_ACTIVITY_: Copy all lines below exactly as written. Leave pictures out.

_RECORDS PROVIDED_:
____

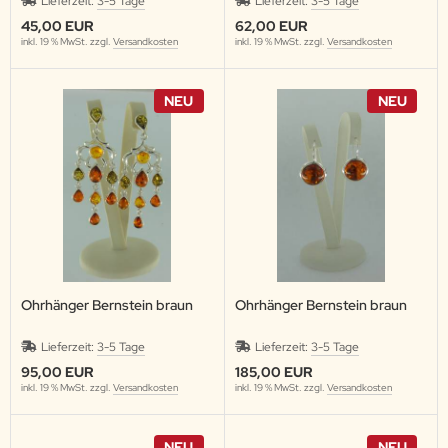
Lieferzeit:
3-5 Tage
Lieferzeit:
3-5 Tage
45,00 EUR
62,00 EUR
inkl. 19 % MwSt. zzgl.
Versandkosten
inkl. 19 % MwSt. zzgl.
Versandkosten
NEU
NEU
Ohrhänger Bernstein braun
Ohrhänger Bernstein braun
Lieferzeit:
3-5 Tage
Lieferzeit:
3-5 Tage
95,00 EUR
185,00 EUR
inkl. 19 % MwSt. zzgl.
Versandkosten
inkl. 19 % MwSt. zzgl.
Versandkosten
NEU
NEU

____

_SOLUTION TO THIS EXERCISE_:
Lieferzeit:
3-5 Tage
Lieferzeit:
3-5 Tage
45,00 EUR
62,00 EUR
inkl. 19 % MwSt. zzgl.
Versandkosten
inkl. 19 % MwSt. zzgl.
Versandkosten
NEU
NEU
Ohrhänger Bernstein braun
Ohrhänger Bernstein braun
Lieferzeit:
3-5 Tage
Lieferzeit:
3-5 Tage
95,00 EUR
185,00 EUR
inkl. 19 % MwSt. zzgl.
Versandkosten
inkl. 19 % MwSt. zzgl.
Versandkosten
NEU
NEU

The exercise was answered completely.